Before the match, Harvard Coach Dave Fish said he was worried about the Toreros' one-through-six singles depth. But the Crimson's fourth, fifth and sixth seeds set their mentor's fears to rest. Harvard sophomores Jon Cardi, Derek Brown and Albert Chang each pulled out a three-set match--sending Toreros Chris Toomey, Kevin Bradley and Thomas Simonsen down to bitter defeats.
It Just Doesn't Mattera
But after Shyjan failed to produce, the rest of Fish's 1-2-3 bread-and-butter trio fell as well. Unranked J.R. Edwards knocked off Harvard's 17th-rated Mike Zimmerman at third singles to pull the Toreros within one match of the Crimson.

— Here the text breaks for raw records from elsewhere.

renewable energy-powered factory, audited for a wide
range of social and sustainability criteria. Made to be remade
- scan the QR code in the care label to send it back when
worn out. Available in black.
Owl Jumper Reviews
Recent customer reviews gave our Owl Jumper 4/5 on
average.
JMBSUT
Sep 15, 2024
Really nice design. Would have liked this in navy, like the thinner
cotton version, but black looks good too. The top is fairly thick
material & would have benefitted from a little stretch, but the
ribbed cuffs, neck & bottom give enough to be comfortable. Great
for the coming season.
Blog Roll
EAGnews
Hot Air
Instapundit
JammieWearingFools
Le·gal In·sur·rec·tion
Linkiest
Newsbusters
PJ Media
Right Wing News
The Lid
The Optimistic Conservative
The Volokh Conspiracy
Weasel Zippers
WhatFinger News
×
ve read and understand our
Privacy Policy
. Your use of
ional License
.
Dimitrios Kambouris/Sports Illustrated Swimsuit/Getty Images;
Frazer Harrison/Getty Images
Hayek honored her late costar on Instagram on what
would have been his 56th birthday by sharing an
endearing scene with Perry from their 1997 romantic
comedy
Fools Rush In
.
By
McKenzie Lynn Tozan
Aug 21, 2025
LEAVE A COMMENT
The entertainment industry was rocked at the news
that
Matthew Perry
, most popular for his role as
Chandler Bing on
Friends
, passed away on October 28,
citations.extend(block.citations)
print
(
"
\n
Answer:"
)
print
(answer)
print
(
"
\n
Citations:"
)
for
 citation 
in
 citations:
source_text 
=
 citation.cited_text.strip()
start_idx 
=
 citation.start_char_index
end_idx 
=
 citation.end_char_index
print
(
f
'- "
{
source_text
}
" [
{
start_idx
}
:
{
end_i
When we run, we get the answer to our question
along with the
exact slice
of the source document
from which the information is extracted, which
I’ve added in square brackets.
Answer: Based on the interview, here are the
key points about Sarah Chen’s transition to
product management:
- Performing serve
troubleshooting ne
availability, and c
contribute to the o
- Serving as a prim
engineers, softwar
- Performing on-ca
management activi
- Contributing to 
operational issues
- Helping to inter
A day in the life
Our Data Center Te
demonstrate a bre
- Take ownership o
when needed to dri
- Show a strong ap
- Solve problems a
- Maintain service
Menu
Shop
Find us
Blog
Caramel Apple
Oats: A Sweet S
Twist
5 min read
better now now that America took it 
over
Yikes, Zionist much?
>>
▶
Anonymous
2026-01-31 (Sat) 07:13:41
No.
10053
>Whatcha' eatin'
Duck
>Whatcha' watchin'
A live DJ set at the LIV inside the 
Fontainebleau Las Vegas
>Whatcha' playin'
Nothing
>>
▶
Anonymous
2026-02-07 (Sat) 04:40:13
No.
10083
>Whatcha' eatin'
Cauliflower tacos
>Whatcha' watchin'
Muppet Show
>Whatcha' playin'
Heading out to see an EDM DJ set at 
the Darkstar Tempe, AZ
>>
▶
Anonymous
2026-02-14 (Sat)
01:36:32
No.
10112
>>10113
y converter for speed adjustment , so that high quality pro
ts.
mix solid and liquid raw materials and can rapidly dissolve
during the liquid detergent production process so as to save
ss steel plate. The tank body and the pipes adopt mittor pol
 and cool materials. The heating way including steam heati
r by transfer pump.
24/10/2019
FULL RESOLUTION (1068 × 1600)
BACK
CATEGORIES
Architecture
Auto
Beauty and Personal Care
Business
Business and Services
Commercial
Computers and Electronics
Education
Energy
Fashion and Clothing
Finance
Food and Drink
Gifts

Torero Captain Dan Mattera then went the distance to end Captain Mark Leschly's Harvard career with a victory at the second position. Leschly battled back from a 7-5 first-set defeat to win the second, 6-3, but Mattera took command in the final stanza, closing out the match with five straight games to ice a 6-3 win.
"That was a key match," San Diego Coach Ed Collins said. "That would have put us down 4-2 after singles if he hadn't won."

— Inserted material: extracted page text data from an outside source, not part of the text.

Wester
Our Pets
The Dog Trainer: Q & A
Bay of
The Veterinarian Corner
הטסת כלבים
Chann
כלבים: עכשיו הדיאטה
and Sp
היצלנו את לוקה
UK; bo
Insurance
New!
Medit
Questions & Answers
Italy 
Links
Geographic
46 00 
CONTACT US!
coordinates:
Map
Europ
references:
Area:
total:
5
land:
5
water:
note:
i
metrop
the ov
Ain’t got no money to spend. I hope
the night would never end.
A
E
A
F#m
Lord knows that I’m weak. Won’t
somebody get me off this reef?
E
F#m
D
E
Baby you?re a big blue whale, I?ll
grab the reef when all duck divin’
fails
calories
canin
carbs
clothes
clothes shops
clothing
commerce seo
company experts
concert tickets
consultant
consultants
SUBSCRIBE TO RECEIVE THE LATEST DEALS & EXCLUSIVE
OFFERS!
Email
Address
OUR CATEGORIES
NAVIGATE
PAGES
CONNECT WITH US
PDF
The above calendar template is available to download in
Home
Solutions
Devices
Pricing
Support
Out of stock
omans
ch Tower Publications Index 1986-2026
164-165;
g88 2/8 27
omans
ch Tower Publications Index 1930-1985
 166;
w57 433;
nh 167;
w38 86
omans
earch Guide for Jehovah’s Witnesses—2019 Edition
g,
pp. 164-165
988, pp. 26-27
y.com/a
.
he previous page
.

Instead, the contest was knotted at 3-3. After USD's Bob Mehran and Toomey swept Leschly and Roger Berry at third doubles, it was up to the 10th-ranked duo of Shyjan and Zimmerman to keep the Crimson alive.
But they faced the formidable Noreiga-Mattera combo, who sent them back to Cambridge in less time than it takes to stage a Latin American coup with a 6-3, 6-4 triumph.
"I was pleased with us today," said Noriega, who recently claimed the DuPont Intercollegiate National Clay Court championship. "We played well, and held our serve the entire match."
With the victory at first doubles, USD clinched a second-round matchup with second-seeded UCLA. The Bruins demolished the Toreros, 5-1, on Saturday.
The team season ended for Harvard, the first Eastern team ever to receive an at-large berth in the tourney. However, Shyjan and Zimmerman (as well as Noriega and Mattera) will compete in the NCAA individual championships this week at Indian Wells.
"We just weren't sharp the way we needed to be, for a lot of reasons that just aren't that important now that it's over," Fish said. Toreros, 5-3 in Indian Wells, Calif.
Singles Matches
1. Jose-Luis Noriega (USD) d. Mike Shyjan (HARVARD),6-3, 6-0; 2 Dan Mattera (USD) d. Mark Leschly (HARVARD), 7-5, 3-6, 6-3; 3. J.R. Edwards (USD) d. Mike Zimmerman (HARVARD), 6-1, 7-6 (9-7); 4, John Cardi (HARVARD) d. Chris Toomey (USD), 4-6, 6-3, 6-4; 5. Derek Brown (HARVARD) d. Kevin Bradley (USD), 7-6 (7-5), 4-6, 6-1; 6. Albert Chang (HARVARD) d. Thomas Simonsen (USD). 1-6, 6-1, 6-4.
Doubles Matches
1. Noriega and Edwards (USD) d. Zimmerman and Shyjan (HARVARD), 6-3, 6-4; 2. Mattera and Bradley (USD) vs. Cardi and Chang (HARVARD), suspended, match clinched; 3. Bob Mehran and Toomey (USD) d. Leschly and Roger Berry (HARVARD), 6-4, 6-3.